*** Begin section ***
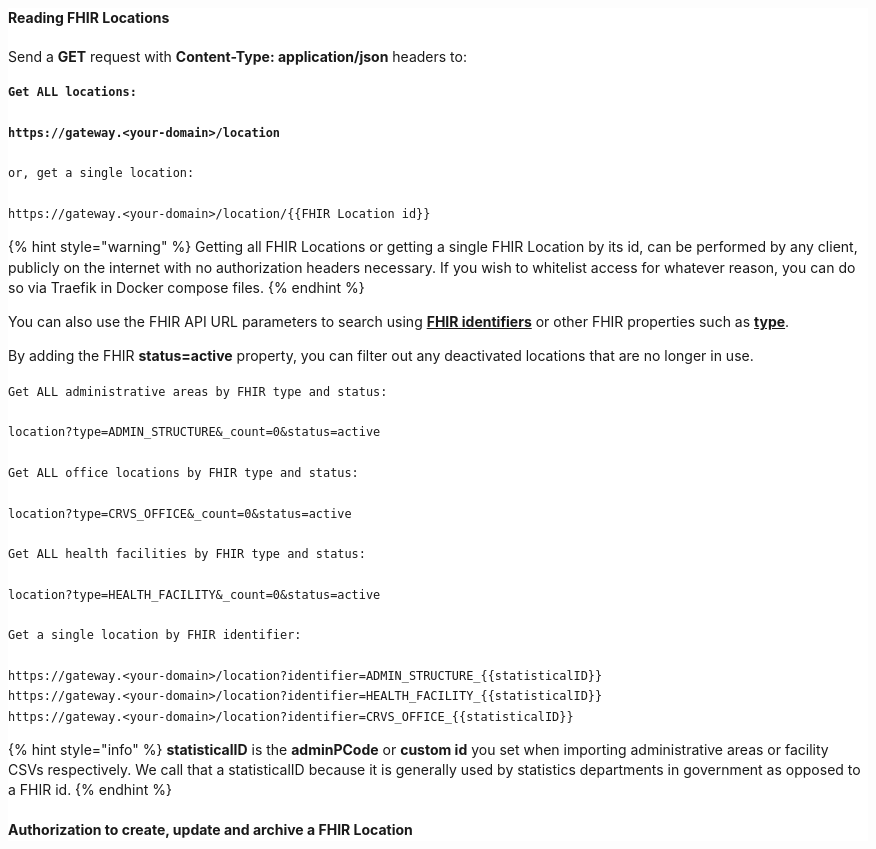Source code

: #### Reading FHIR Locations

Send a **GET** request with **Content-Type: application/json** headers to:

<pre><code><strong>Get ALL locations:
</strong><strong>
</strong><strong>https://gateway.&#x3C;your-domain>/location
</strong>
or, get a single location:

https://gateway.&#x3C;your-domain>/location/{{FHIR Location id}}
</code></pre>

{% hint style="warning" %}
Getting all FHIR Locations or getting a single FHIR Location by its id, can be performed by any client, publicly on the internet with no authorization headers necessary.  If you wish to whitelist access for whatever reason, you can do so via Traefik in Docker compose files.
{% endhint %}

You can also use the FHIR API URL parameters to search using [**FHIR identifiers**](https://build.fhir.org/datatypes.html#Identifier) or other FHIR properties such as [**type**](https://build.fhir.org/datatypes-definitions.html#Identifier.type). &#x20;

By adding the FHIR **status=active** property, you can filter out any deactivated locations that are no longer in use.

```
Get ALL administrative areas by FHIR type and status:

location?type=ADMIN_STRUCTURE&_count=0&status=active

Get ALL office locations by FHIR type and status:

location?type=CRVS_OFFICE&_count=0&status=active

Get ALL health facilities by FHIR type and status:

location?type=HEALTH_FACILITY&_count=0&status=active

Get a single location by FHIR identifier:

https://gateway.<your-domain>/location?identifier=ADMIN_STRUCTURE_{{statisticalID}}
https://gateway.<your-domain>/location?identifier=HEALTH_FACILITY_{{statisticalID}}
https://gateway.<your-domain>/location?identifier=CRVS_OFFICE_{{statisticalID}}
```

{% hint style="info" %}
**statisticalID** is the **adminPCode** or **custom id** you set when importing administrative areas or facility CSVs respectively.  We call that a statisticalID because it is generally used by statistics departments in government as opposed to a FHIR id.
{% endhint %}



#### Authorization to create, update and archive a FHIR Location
*** End section ***
*** Begin section ***
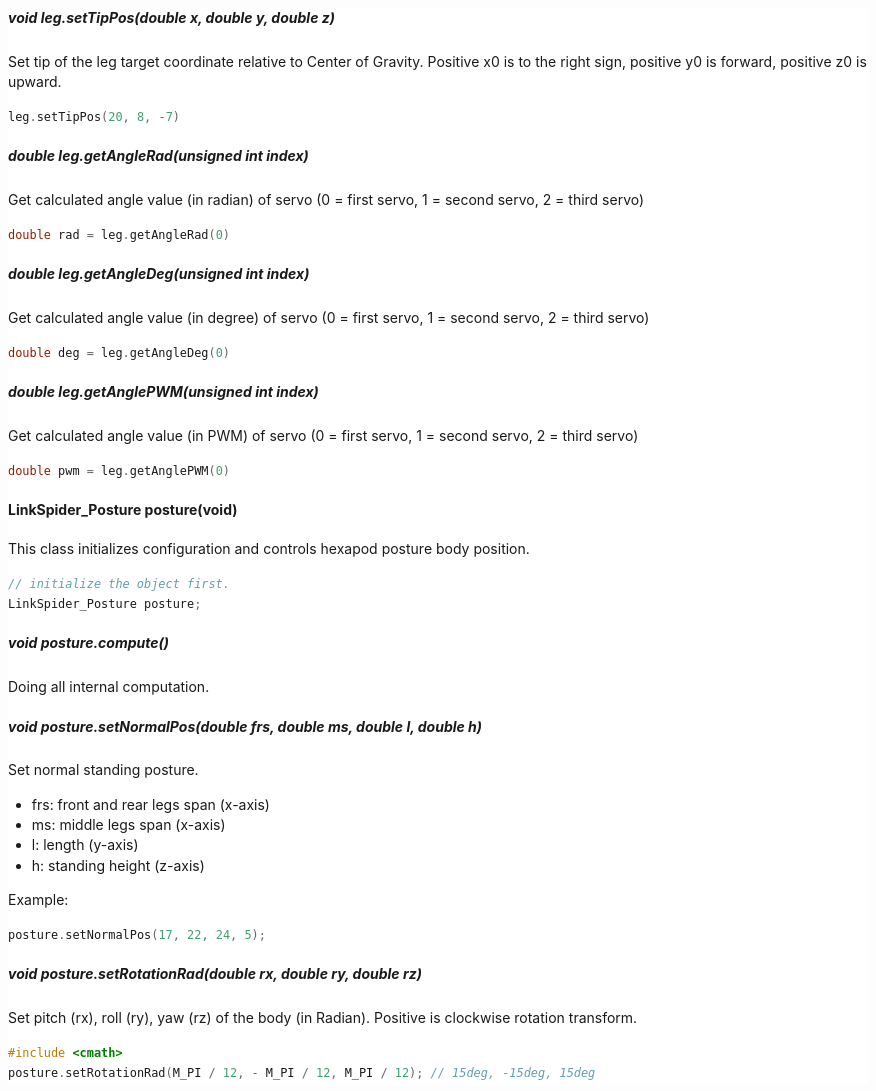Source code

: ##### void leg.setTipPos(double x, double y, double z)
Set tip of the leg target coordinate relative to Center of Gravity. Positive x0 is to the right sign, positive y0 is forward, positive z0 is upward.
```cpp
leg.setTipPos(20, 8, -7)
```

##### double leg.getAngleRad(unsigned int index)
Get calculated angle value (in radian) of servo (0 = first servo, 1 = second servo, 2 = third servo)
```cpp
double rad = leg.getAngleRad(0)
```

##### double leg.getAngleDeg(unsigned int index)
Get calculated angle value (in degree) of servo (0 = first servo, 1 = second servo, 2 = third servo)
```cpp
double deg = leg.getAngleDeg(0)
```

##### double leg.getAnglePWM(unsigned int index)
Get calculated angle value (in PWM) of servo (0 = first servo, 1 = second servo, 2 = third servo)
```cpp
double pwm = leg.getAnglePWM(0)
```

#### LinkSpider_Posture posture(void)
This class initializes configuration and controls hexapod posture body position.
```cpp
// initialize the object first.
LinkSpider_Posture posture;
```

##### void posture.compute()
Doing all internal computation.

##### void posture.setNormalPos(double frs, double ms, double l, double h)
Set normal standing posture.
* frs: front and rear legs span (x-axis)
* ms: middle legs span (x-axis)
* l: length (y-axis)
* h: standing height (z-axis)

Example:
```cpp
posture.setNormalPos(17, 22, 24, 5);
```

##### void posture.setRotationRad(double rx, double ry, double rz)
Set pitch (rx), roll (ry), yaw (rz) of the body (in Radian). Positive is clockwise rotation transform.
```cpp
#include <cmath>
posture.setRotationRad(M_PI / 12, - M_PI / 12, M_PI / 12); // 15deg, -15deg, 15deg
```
*** End section ***
EXERCISE INSTRUCTIONS
Among the lines above, repeat exactly those from the line with "to a FHIR id." to the line with "#### Authorization to", counting both ends.

THE COMPLETED TASK
**statisticalID** is the **adminPCode** or **custom id** you set when importing administrative areas or facility CSVs respectively.  We call that a statisticalID because it is generally used by statistics departments in government as opposed to a FHIR id.
{% endhint %}



#### Authorization to create, update and archive a FHIR Location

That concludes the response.